REQUIRED WORK:
Please write out every line of the data below, word for word.

Data listing
···
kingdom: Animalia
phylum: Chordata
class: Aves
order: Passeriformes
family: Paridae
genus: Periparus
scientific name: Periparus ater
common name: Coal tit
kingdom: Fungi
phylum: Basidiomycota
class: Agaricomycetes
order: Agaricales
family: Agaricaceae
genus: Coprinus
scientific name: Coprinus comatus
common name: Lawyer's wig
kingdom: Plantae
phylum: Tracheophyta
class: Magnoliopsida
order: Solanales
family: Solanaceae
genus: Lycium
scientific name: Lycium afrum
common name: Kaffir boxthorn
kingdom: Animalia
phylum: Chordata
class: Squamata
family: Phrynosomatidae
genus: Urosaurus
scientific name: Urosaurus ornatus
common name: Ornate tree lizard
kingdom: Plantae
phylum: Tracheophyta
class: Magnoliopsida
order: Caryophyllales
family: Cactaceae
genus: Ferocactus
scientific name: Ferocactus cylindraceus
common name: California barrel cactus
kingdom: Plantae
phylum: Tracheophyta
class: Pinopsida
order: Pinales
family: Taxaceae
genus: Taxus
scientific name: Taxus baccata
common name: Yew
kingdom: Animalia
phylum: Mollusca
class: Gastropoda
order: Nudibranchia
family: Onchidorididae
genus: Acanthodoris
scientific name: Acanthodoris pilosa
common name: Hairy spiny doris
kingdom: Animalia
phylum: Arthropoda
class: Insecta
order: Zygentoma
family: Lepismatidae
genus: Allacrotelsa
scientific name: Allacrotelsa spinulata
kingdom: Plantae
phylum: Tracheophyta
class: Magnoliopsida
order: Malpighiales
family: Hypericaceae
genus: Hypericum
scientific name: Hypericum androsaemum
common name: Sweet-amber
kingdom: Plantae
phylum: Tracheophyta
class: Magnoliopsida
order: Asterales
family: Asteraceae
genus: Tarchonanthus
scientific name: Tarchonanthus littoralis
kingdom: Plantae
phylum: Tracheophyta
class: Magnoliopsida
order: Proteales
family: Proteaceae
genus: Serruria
···
THE ANSWER:
kingdom: Animalia
phylum: Chordata
class: Aves
order: Passeriformes
family: Paridae
genus: Periparus
scientific name: Periparus ater
common name: Coal tit
kingdom: Fungi
phylum: Basidiomycota
class: Agaricomycetes
order: Agaricales
family: Agaricaceae
genus: Coprinus
scientific name: Coprinus comatus
common name: Lawyer's wig
kingdom: Plantae
phylum: Tracheophyta
class: Magnoliopsida
order: Solanales
family: Solanaceae
genus: Lycium
scientific name: Lycium afrum
common name: Kaffir boxthorn
kingdom: Animalia
phylum: Chordata
class: Squamata
family: Phrynosomatidae
genus: Urosaurus
scientific name: Urosaurus ornatus
common name: Ornate tree lizard
kingdom: Plantae
phylum: Tracheophyta
class: Magnoliopsida
order: Caryophyllales
family: Cactaceae
genus: Ferocactus
scientific name: Ferocactus cylindraceus
common name: California barrel cactus
kingdom: Plantae
phylum: Tracheophyta
class: Pinopsida
order: Pinales
family: Taxaceae
genus: Taxus
scientific name: Taxus baccata
common name: Yew
kingdom: Animalia
phylum: Mollusca
class: Gastropoda
order: Nudibranchia
family: Onchidorididae
genus: Acanthodoris
scientific name: Acanthodoris pilosa
common name: Hairy spiny doris
kingdom: Animalia
phylum: Arthropoda
class: Insecta
order: Zygentoma
family: Lepismatidae
genus: Allacrotelsa
scientific name: Allacrotelsa spinulata
kingdom: Plantae
phylum: Tracheophyta
class: Magnoliopsida
order: Malpighiales
family: Hypericaceae
genus: Hypericum
scientific name: Hypericum androsaemum
common name: Sweet-amber
kingdom: Plantae
phylum: Tracheophyta
class: Magnoliopsida
order: Asterales
family: Asteraceae
genus: Tarchonanthus
scientific name: Tarchonanthus littoralis
kingdom: Plantae
phylum: Tracheophyta
class: Magnoliopsida
order: Proteales
family: Proteaceae
genus: Serruria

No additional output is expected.